Here is a bit of a diversion from the Exhibition on Screen series’ usual practice of hanging their films around blockbuster artist names: this latest is a profile of Wilhelm Hansen, the “Danish collector” of the title, who assembled a mighty private collection of 19th-century French painting – centred on the impressionists – which was eventually donated to the Danish state in the early 1950s. The film actually takes its cue from the Royal Academy’s 2020 exhibition Gauguin and the Impressionists, whose curators are on hand to provide context.
Hansen himself seems a solid if unspectacular figure: a wealthy insurance tycoon whose main biographical drama appears to be getting caught up in a banking collapse, of which he was cleared of criminal involvement but whose financial repercussions forced him to sell a large chunk of his collection. Much of this had been scooped up in Paris during the first world war, when prices for the kind of work he was interested in had slumped.
Hansen did, however, have an excellent eye, acquiring works that spanned the full spectrum of early modern French painting, and its classical roots. His chief love, apparently, was the classic impressionism of Monet, Sisley and Degas, but he also worked backwards to the foundational works of Delacroix, Ingres and Corot and forwards to Cézanne and Gauguin.
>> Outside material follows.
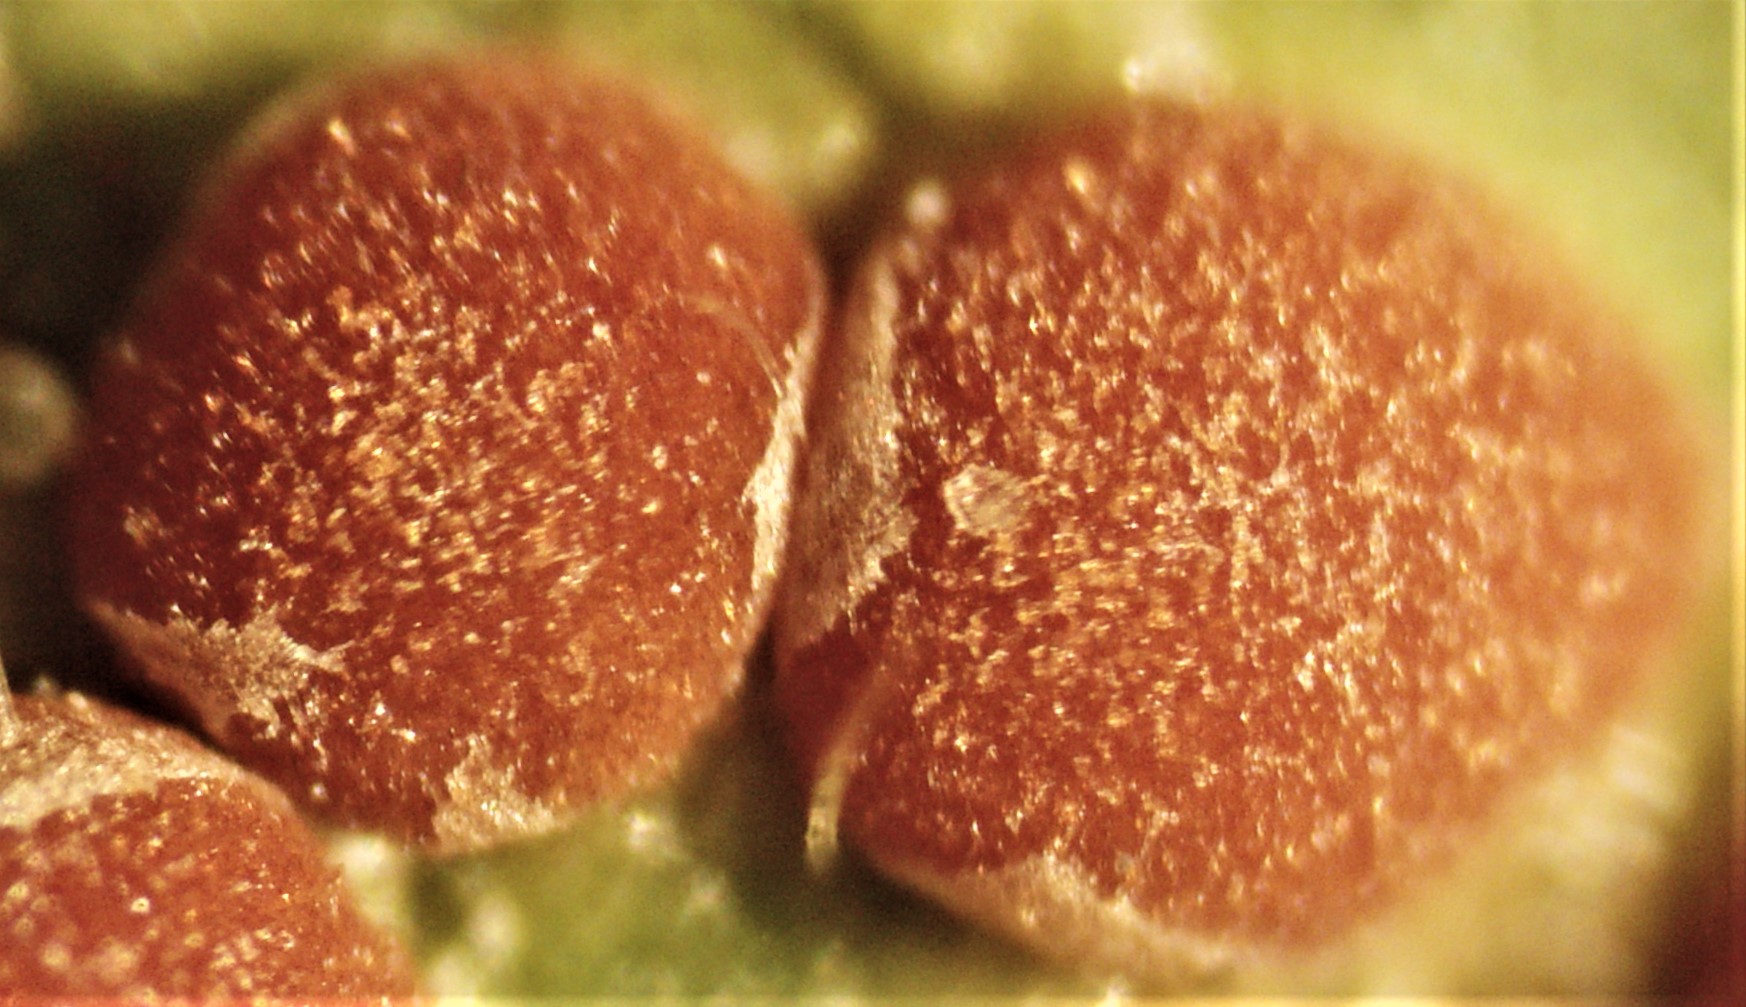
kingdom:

All these are normally housed in the Hansens’ former country home Ordrupgaard, now preserved and transformed into an art museum.
Compared to an artist biography, there’s a little less ground to cover, so this film can afford a somewhat more languid pace than other Exhibition on Screen offerings; the most interesting material, perhaps, is the passages covering the development of art-dealing in concert with the rise of impressionism, and the history of collecting itself. A quiet, reflective film.
• The Danish Collector is released on 30 November in cinemas.